• **TASK TO COMPLETE**
Which lines run from the one containing "12: (38, 215, 3.10)" to the end of the records? Write them out exactly, both ends included, and nothing else.

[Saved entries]
☆ ☆ ☆ ☆

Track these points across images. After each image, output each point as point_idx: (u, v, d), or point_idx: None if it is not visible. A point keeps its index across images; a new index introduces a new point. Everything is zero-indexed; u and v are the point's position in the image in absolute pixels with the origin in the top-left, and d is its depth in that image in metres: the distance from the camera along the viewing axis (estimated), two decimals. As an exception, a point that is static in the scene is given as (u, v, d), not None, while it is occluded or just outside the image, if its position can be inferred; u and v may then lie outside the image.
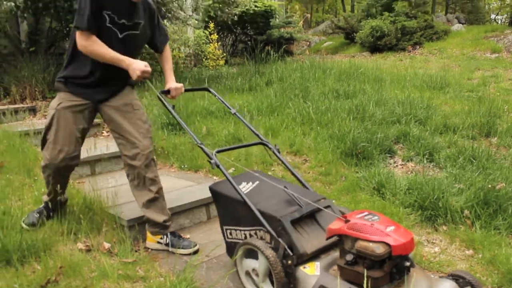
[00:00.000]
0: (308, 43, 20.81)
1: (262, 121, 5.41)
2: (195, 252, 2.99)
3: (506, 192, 3.54)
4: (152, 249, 3.06)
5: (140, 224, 3.12)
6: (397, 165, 4.45)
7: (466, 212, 3.34)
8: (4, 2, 6.06)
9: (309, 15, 29.23)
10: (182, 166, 4.59)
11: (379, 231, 2.00)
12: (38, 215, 3.10)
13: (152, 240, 3.07)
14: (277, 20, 15.05)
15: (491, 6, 40.07)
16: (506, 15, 30.94)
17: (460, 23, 20.69)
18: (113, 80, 2.92)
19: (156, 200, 3.00)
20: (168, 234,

☆ ☆ ☆ ☆

• **RESULT OF THIS EXERCISE**
12: (38, 215, 3.10)
13: (152, 240, 3.07)
14: (277, 20, 15.05)
15: (491, 6, 40.07)
16: (506, 15, 30.94)
17: (460, 23, 20.69)
18: (113, 80, 2.92)
19: (156, 200, 3.00)
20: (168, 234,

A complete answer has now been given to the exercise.